Sciatica tends to run in families and occurs when the soft gel-like material inside a spinal disk protrudes through the outer lining of the disk like a bubble on a bicycle tire. That compresses and inflames a nerve root that forms the sciatic nerve.

The resulting pain can feel like a burning fork in the buttocks, Dr. Weinstein said. Or it can be a searing pain down the back of a leg. The pain can be so intense that some people cannot walk. Some cannot sit. Some, Dr. Weinstein said, “can barely crawl.”

The operation is quick and generally effective, Dr. Garfin said. It involves gently pushing the compressed nerve root away from the herniated disk. Then the surgeon makes an incision in the disk and deflates it. The nerve returns to its normal position, the inflammation goes away, and the pain often disappears.

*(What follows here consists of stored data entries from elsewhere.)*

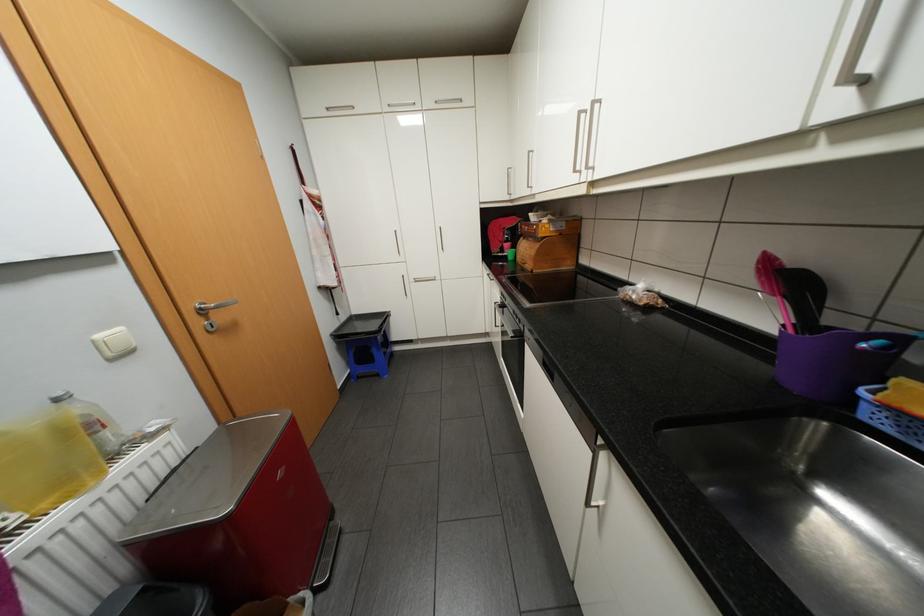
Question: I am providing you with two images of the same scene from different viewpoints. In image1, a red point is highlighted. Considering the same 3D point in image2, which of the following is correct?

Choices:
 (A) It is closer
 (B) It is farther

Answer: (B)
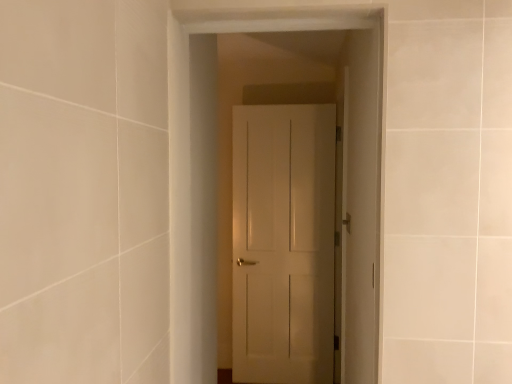
You are a GUI agent. You are given a task and a screenshot of the screen. Output one action in this format:
    pyautogui.click(x=<x>, y=<y>)
    Task: Click on the white matte door at center
    
    Given the screenshot: What is the action you would take?
    pyautogui.click(x=283, y=243)

This screenshot has height=384, width=512. Describe the element at coordinates (283, 243) in the screenshot. I see `white matte door at center` at that location.

The width and height of the screenshot is (512, 384). Identify the location of white matte door at center. (283, 243).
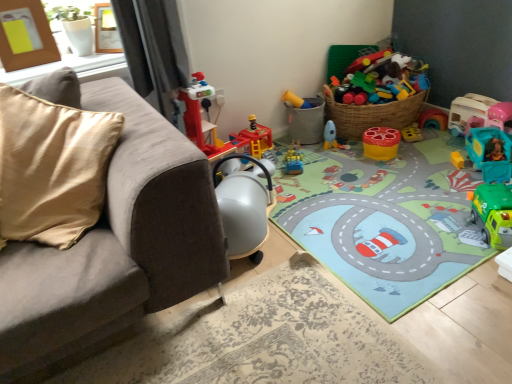
The height and width of the screenshot is (384, 512). What are the coordinates of `vacant space in between yellow matte stool at center, arranged as the 3th toy when viewed from the left, and shiny yellow plastic train at center, which appears as the first toy when viewed from the left` in the screenshot? It's located at (336, 158).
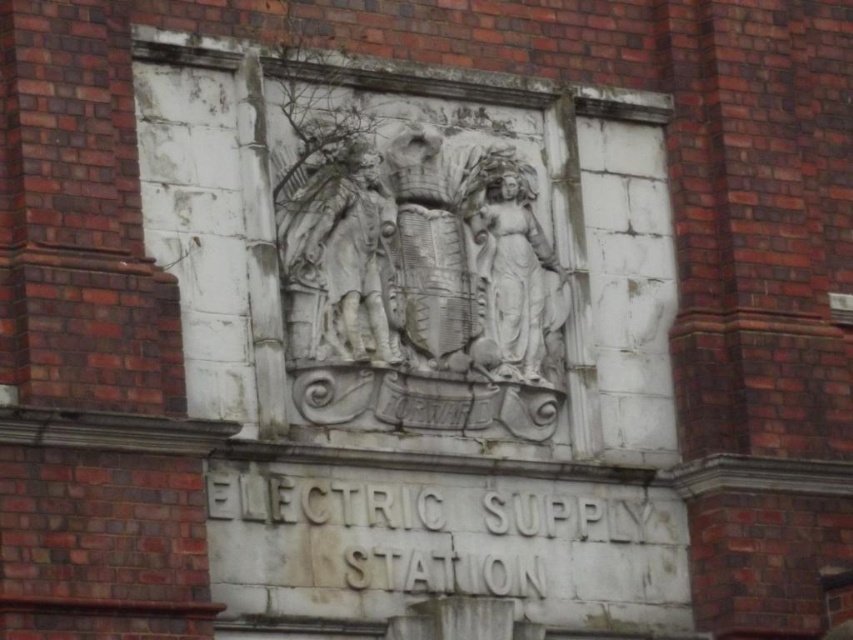
You are an art conservator assessing the brick building. You notice both the white stone relief at center and the white stone statue at center. Which one has a larger size?

The white stone relief at center is bigger than the white stone statue at center.

You are an architect examining the brick building. You notice the white stone relief at center and the white stone statue at center. Which one is positioned lower on the wall?

The white stone relief at center is positioned lower on the wall because it is below the white stone statue at center.

You are an architect examining the brick building. You need to determine which object is taller between the white stone relief at center and the white stone statue at center. Based on the scene, which one is taller?

The white stone relief at center is taller than the white stone statue at center according to the description.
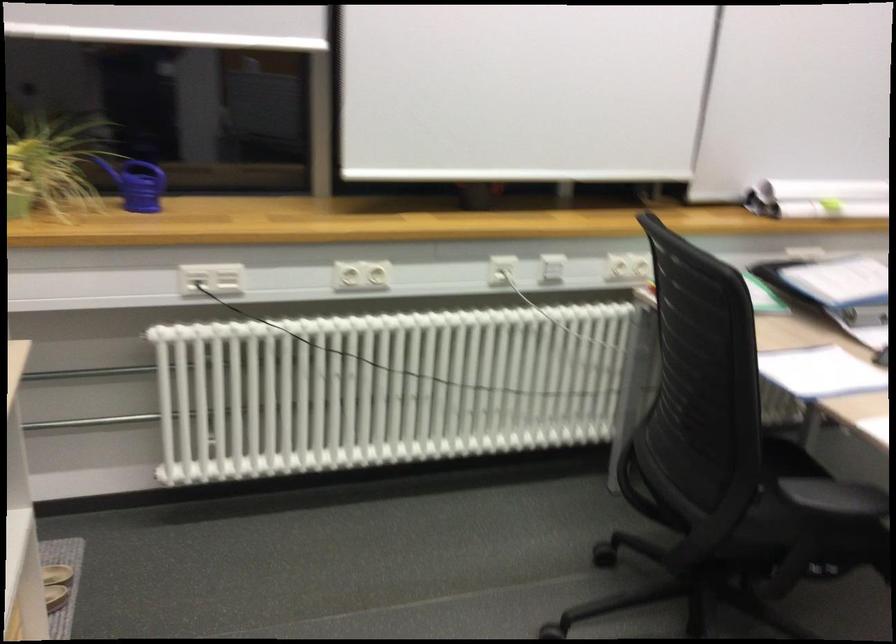
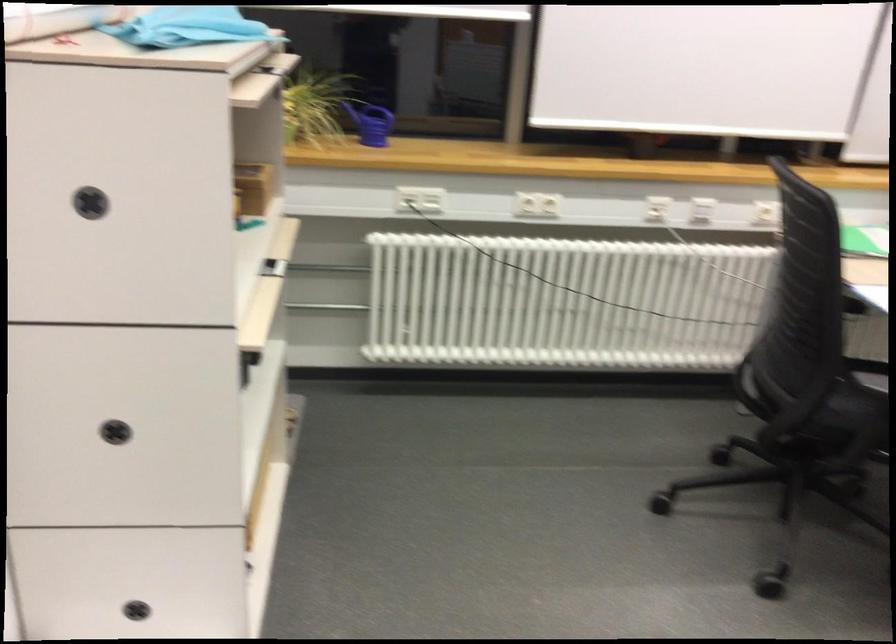
Locate, in the second image, the point that corresponds to point 360,279 in the first image.

(537, 205)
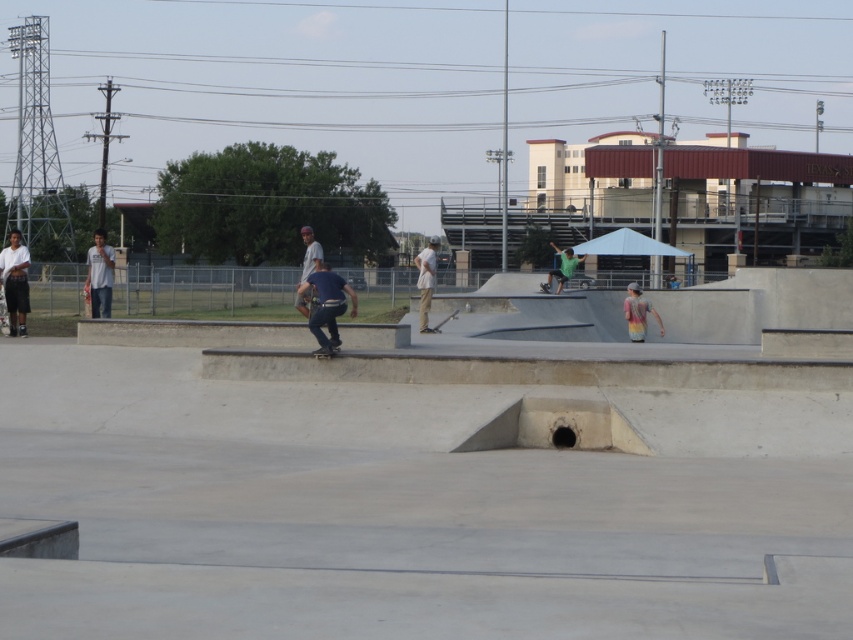
Is point (628, 332) farther from camera compared to point (332, 349)?

Yes, point (628, 332) is farther from viewer.

Between rainbow tie-dye shirt at center and black matte skateboard at center, which one is positioned higher?

rainbow tie-dye shirt at center

Which is in front, point (640, 326) or point (315, 355)?

Positioned in front is point (315, 355).

Image resolution: width=853 pixels, height=640 pixels. In order to click on rainbow tie-dye shirt at center in this screenshot , I will do `click(637, 314)`.

Does light brown canvas pants at center appear on the left side of black matte skateboard at center?

No, light brown canvas pants at center is not to the left of black matte skateboard at center.

Does point (421, 316) come closer to viewer compared to point (334, 352)?

No, (421, 316) is behind (334, 352).

Locate an element on the screen. This screenshot has width=853, height=640. light brown canvas pants at center is located at coordinates (426, 282).

Who is shorter, dark blue jeans at center or rainbow tie-dye shirt at center?

rainbow tie-dye shirt at center is shorter.

What do you see at coordinates (328, 307) in the screenshot? I see `dark blue jeans at center` at bounding box center [328, 307].

The image size is (853, 640). In order to click on dark blue jeans at center in this screenshot , I will do `click(328, 307)`.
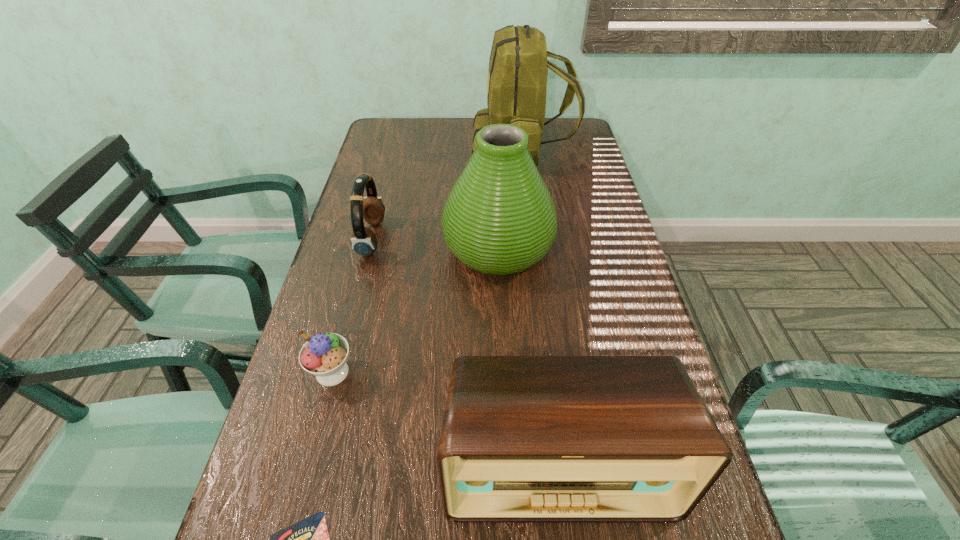
Locate an element on the screen. Image resolution: width=960 pixels, height=540 pixels. free space located 0.190m on the front of the second tallest object is located at coordinates (503, 351).

I want to click on blank space located 0.110m on the ear cup of the headset, so click(422, 239).

The image size is (960, 540). I want to click on free space located on the right of the fourth farthest object, so click(506, 372).

Where is `object located in the far edge section of the desktop`? This screenshot has height=540, width=960. object located in the far edge section of the desktop is located at coordinates (518, 67).

Identify the location of headset present at the left edge. The width and height of the screenshot is (960, 540). (364, 242).

Identify the location of icecream situated at the left edge. Image resolution: width=960 pixels, height=540 pixels. (324, 355).

Identify the location of backpack at the right edge. (518, 67).

Where is `radio receiver present at the right edge`? radio receiver present at the right edge is located at coordinates (525, 439).

At what (x,y) coordinates should I click in order to perform the action: click on object located at the far right corner. Please return your answer as a coordinate pair (x, y). Looking at the image, I should click on (518, 67).

Locate an element on the screen. free region at the left edge is located at coordinates (406, 180).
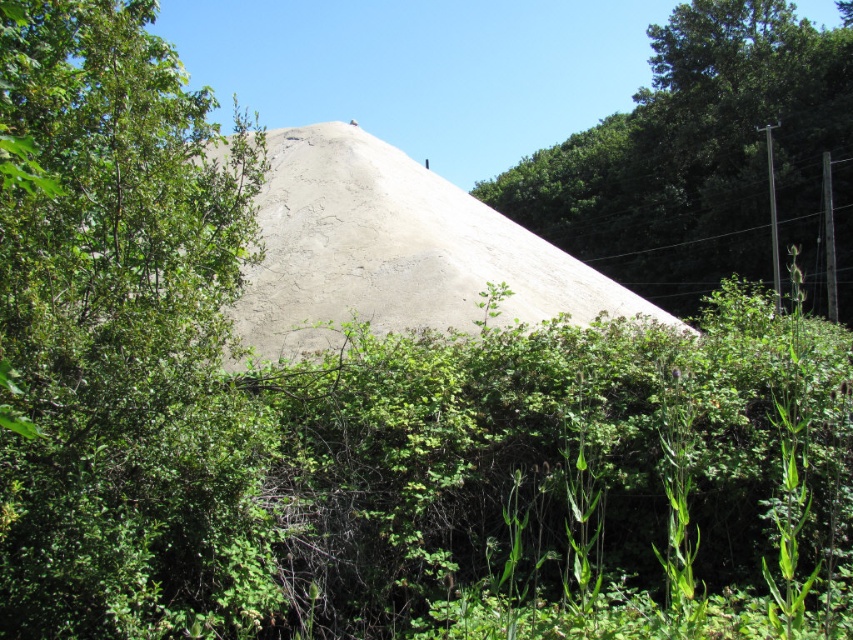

The Journal of the American Medical Association published two papers on the study, one reporting on the randomized trial and the other on the patients who chose not to be randomized. It also published editorials by Dr. Carragee and Dr. Flum.

The reason for all the attention, Dr. Flum explained, was that the study was large and well designed, that its authors had no conflicts of interest, and, “We can learn a lot.”

The message, in the end, Dr. Weinstein said, was that no matter which treatment a patient received, “nobody got worse.”

He added, “We never knew that until we did the study.”